Em certa aldeia de indígenas, no tempo em que os colonos governavam Angola, havia uma senhora famosa por fabricar kissângua de boa qualidade.

Kissângua da revolução

Mamã Lumengo, como lhe chamavam os autóctones, gozava da estima e admiração de muitos jovens, adultos e crianças, que lhe invadiam a casa com quibutos de bidões ou panelas a fim de comprar (ou mesmo implorar para levar de borla) umas doses generosas daquela bebida bem kuiosa.

Viúva, e com cinco filhos para criar, Lumengo não levou muito tempo para perceber que o sucesso da sua kissângua podia ser usado em benefício da luta pela independência. Por isso, a cada jovem ou adulto que a visitasse com o objectivo de comprar a bebida, a senhora lançava um olhar examinador e, ao fim de algum tempo, murmurava-lhe certas palavras de ordem ou até mesmo códigos que havia aprendido com o falecido marido, também ele um defensor da liberdade.

Nas tentativas para se juntar à luta de libertação, Lumengo era bastante atenta e persuasiva: se houvesse da parte do cliente examinado uma reacção positiva, a viúva explicava-se, eu quero ajudar, mano, tenho boa memória e sei guardar segredo. Se o outro continuasse na dúvida, Lumengo, então, contava como havia ajudado o marido, um grande patriota, mas infelizmente executado na calada da noite por uns colonialistas ressabiados que não gostavam que o outro fumasse a sua liamba avontademente. “Se tiveres qualquer recado”, dizia a senhora, “fala comigo para eu passá-lo aos outros, porque todos temos de entrar nesta luta para vencermos os imperialistas”. Ao fim destas palavras, registava-se um caloroso abraço e, com canecas de kissangua no ar, dava-se um brinde à liberdade, fazendo-se um grande esforço para se conter o desejo de sair à rua para gritar “abaixo o colonialismo!”. 

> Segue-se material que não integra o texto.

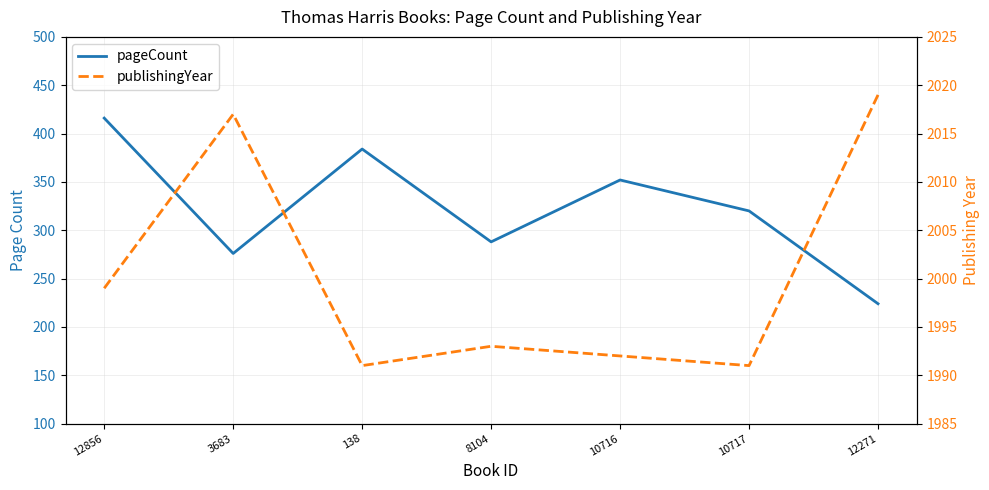

How many data points in publishingYear are less than 1993?

3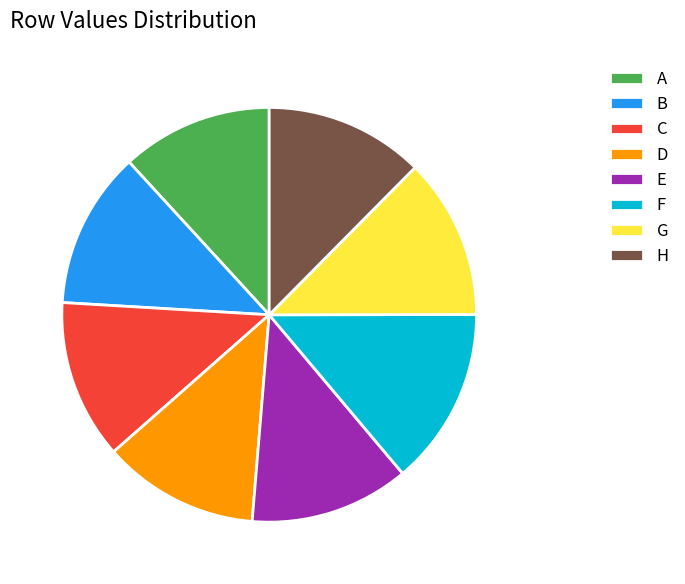

Combined, do B and E account for over 50%?

No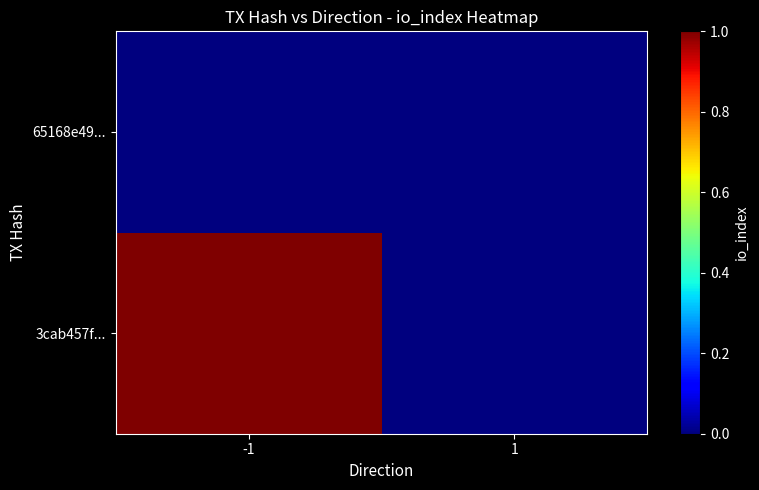

Reading right to left, what are all the values shown in this chart?

3cab457f...: 1=0	-1=1
65168e49...: 1=0	-1=0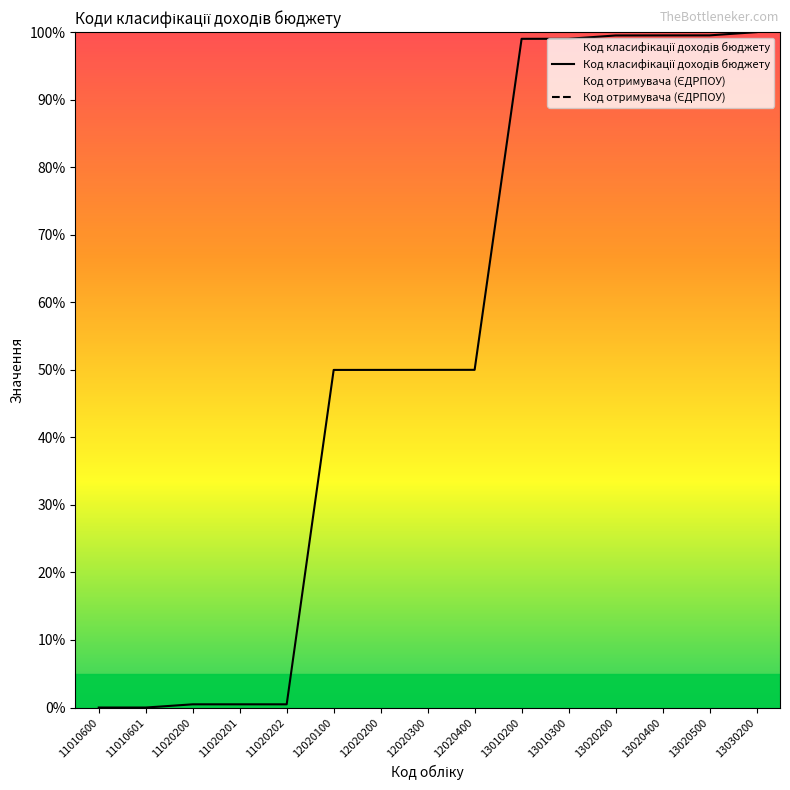

How many values in the Код класифікації доходів бюджету series exceed 49?

10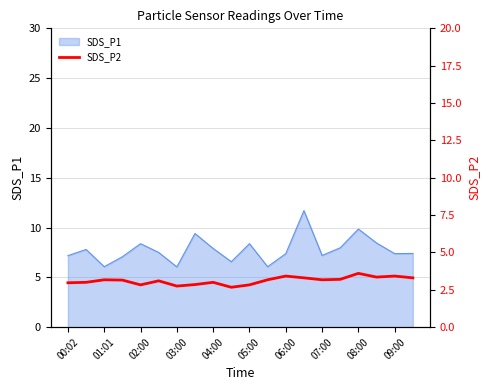

True or false: SDS_P1 has a value of 8.4 at 02:00.

True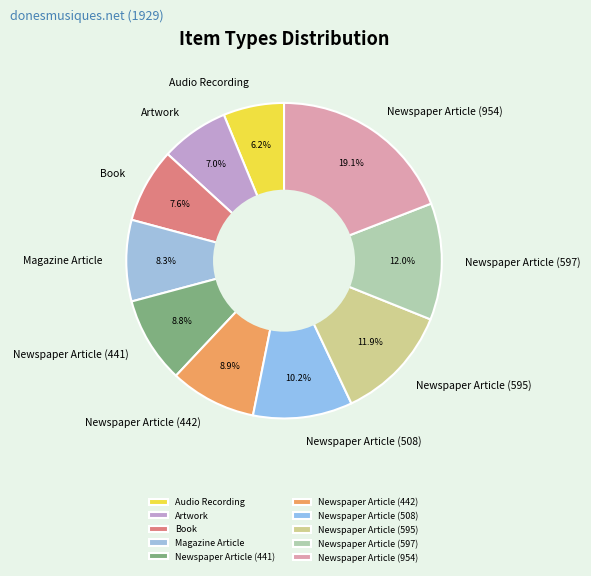

What is the total percentage of Newspaper Article (595) and Newspaper Article (441)?

20.7%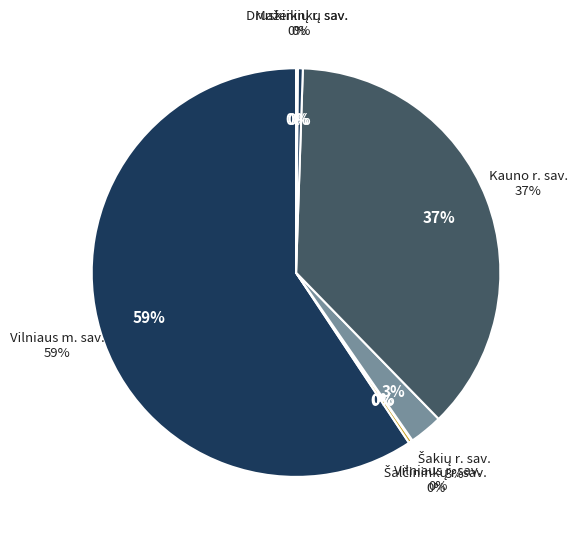

What is the change in value from 9 to 20?

-237.4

Admitida entre os homens e mulheres que lutavam pela libertação de Angola, Lumengo continuou a vender kissângua, ao mesmo tempo que passava recados codificados, prevenindo os companheiros sobre as investidas das forças invasoras ou servindo de correio para as mensagens estratégicas. Em pouco tempo, a viúva estava tão envolvida no projecto, tão comprometida com a causa dos angolanos, que não havia ataque ou missão de sabotagem dos guerrilheiros de que ela não tivesse conhecimento.

Por isso, quando os caingas opressores começaram a investigá-la por “suspeita de apoio a actividades terroristas”, a viúva debandou, mas na sua alma, inundada da alegria de ter contribuído para o sucesso da revolução, não havia um pingo sequer do medo que costuma caracterizar os fugitivos.